+++ SUPPLIED RECORDS

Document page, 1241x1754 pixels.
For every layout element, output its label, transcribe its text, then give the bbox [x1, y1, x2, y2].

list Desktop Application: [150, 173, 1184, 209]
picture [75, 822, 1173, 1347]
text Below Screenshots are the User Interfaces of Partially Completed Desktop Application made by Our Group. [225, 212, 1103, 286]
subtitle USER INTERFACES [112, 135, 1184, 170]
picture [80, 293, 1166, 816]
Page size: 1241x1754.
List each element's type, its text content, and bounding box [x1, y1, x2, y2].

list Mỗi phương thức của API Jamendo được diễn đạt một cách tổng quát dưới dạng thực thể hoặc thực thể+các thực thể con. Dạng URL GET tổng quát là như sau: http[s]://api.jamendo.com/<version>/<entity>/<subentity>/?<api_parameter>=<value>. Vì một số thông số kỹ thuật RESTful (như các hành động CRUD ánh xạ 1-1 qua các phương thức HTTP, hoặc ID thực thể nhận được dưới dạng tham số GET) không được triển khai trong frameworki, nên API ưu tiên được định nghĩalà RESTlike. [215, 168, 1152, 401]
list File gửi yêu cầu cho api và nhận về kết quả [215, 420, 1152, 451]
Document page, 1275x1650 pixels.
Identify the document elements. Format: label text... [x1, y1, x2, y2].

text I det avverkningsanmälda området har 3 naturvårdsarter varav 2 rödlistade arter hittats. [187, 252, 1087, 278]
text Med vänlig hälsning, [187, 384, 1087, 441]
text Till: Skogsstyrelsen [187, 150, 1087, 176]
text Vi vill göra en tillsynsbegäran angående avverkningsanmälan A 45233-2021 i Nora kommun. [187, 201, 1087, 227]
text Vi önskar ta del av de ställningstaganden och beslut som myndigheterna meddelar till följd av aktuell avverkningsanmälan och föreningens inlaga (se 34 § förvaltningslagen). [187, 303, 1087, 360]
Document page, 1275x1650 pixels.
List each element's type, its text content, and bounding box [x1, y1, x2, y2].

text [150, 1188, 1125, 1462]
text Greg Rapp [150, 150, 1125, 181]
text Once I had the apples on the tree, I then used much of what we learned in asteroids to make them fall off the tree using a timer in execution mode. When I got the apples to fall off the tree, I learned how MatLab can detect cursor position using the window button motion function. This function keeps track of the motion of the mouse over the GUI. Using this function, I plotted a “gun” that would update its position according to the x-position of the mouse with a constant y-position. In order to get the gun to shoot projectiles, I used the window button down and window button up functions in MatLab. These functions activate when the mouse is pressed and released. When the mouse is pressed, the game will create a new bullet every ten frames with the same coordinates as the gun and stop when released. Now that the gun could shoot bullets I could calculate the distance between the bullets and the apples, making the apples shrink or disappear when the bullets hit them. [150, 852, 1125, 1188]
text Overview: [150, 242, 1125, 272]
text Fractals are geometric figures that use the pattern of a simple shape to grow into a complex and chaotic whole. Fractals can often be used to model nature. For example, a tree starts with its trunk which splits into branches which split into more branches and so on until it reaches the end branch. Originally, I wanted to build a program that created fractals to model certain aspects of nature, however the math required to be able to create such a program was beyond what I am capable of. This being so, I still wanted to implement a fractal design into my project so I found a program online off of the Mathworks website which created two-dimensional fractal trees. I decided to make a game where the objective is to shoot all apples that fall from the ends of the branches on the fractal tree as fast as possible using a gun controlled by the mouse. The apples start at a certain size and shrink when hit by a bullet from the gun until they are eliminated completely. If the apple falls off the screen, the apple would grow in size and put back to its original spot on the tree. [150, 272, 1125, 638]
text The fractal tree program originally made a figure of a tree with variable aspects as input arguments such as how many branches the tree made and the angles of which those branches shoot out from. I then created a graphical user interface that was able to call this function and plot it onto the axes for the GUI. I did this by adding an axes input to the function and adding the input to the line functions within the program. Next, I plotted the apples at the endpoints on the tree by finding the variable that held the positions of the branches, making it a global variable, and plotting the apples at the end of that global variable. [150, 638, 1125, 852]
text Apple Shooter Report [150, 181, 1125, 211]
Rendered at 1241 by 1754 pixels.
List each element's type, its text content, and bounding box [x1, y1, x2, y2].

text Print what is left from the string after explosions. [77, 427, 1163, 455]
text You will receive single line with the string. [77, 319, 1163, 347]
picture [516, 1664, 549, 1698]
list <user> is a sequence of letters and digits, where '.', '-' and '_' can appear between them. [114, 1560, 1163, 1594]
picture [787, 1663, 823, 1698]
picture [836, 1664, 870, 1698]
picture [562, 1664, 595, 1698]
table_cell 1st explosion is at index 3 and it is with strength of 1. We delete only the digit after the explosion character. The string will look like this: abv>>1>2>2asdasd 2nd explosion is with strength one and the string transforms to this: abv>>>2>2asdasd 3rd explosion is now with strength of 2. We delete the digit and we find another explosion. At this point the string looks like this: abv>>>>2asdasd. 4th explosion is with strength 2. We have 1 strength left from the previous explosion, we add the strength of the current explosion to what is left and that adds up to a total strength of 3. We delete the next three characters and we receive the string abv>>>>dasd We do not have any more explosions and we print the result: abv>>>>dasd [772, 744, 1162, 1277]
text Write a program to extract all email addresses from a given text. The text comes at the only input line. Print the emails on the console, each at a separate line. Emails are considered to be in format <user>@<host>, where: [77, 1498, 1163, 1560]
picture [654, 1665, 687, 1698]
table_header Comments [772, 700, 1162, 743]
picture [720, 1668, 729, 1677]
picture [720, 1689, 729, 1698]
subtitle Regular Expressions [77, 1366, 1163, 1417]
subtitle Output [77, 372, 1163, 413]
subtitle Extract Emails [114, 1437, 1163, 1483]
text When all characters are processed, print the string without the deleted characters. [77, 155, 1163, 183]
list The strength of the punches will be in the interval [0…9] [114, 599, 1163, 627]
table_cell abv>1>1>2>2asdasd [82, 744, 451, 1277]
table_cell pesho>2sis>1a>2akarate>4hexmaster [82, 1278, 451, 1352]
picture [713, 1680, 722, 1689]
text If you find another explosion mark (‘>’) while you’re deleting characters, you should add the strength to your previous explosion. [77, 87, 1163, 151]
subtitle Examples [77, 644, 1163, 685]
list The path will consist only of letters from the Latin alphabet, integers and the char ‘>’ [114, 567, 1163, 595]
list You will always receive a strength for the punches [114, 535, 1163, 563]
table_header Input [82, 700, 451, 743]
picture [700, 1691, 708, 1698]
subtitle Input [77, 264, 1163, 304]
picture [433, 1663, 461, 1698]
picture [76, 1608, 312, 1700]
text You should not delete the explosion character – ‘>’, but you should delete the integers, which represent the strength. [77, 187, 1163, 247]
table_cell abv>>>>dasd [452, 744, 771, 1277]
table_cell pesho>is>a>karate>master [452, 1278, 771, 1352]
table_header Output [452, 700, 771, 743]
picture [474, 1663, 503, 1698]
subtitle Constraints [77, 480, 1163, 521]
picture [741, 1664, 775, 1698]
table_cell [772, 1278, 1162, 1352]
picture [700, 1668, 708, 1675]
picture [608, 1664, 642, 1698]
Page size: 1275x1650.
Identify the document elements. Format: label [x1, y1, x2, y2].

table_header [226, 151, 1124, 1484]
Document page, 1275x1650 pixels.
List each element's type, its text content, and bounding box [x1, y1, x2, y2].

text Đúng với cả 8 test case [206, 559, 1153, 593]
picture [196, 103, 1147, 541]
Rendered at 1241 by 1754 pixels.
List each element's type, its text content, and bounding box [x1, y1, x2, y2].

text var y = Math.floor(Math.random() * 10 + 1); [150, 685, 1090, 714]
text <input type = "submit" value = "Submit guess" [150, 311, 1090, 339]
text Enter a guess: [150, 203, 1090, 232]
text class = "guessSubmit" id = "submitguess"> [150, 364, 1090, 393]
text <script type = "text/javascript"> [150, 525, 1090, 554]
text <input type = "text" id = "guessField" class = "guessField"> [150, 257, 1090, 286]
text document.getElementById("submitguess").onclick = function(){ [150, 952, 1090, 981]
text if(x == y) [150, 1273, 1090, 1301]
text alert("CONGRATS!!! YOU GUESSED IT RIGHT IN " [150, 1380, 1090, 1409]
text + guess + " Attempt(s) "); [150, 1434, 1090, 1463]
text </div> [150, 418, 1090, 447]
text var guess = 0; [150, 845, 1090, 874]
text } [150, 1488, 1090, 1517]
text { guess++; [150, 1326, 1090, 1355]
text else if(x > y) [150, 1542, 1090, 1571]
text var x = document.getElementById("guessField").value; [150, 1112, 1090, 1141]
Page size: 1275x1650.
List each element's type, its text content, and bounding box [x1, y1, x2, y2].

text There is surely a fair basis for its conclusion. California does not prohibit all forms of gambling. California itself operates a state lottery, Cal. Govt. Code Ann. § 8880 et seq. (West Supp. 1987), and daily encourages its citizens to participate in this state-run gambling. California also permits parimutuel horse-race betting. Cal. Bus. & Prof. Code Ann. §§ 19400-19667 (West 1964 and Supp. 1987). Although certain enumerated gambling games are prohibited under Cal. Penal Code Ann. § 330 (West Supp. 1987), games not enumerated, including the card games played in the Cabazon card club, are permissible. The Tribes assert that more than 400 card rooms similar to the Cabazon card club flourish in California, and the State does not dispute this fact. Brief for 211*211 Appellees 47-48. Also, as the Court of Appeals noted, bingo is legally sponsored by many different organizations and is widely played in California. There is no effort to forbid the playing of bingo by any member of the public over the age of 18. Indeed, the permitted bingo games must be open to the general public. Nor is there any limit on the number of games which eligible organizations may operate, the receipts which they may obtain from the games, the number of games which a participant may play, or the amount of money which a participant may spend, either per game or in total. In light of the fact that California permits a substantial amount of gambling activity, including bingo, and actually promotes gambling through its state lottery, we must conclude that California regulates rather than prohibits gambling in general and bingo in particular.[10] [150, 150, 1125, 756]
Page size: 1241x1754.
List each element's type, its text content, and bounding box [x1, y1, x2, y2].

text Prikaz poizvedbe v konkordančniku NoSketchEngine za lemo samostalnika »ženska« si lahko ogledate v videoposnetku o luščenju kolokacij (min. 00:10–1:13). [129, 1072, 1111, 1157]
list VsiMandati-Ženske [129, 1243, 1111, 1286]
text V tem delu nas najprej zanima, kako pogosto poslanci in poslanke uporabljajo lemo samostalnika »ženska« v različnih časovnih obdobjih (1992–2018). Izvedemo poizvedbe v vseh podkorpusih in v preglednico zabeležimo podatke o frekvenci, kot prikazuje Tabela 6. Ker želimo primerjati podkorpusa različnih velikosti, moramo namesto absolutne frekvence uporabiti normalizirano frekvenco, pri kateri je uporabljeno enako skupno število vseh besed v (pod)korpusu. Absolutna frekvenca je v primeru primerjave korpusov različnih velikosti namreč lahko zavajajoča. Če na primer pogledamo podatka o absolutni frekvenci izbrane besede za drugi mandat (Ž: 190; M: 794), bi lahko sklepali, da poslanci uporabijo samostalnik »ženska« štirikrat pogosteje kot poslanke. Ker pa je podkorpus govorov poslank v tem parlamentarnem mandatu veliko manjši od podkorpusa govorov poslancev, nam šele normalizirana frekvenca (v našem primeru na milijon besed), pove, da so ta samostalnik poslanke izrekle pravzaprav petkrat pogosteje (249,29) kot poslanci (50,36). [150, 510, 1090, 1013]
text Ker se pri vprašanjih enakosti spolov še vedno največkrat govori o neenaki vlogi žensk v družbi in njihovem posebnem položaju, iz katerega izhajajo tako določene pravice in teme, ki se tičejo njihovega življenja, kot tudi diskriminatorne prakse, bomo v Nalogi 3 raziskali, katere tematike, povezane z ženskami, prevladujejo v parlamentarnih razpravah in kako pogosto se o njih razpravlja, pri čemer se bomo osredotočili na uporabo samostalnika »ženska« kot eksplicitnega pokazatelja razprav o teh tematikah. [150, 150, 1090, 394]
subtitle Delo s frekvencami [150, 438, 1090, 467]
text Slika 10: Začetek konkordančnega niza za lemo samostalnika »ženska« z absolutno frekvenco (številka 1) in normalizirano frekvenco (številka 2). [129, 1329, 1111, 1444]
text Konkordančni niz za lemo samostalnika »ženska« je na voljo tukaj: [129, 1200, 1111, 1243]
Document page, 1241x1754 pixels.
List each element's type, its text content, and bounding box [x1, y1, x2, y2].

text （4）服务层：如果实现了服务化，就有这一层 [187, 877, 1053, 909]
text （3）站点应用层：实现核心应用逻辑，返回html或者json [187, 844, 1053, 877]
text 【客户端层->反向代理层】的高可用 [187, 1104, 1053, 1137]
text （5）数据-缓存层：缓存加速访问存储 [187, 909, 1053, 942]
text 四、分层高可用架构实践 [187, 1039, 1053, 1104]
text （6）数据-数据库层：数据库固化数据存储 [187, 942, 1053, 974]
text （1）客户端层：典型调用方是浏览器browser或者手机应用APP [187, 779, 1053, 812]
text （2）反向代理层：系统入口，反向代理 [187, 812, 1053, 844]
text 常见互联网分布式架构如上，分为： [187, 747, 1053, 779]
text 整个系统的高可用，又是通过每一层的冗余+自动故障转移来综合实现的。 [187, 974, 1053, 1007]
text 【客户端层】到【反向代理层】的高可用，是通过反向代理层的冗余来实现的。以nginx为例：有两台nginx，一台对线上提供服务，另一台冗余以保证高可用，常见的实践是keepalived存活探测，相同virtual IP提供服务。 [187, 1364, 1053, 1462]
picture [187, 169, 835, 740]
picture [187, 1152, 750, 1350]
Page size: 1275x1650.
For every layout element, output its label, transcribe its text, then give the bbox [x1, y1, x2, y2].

++++++

- **INSTRUCTIONS FOR THE TASK**
Wherever the string "客户端层" occurs in the records, copy the line it is in.

- **THE ANSWER**
text 【客户端层->反向代理层】的高可用 [187, 1104, 1053, 1137]
text （1）客户端层：典型调用方是浏览器browser或者手机应用APP [187, 779, 1053, 812]
text 【客户端层】到【反向代理层】的高可用，是通过反向代理层的冗余来实现的。以nginx为例：有两台nginx，一台对线上提供服务，另一台冗余以保证高可用，常见的实践是keepalived存活探测，相同virtual IP提供服务。 [187, 1364, 1053, 1462]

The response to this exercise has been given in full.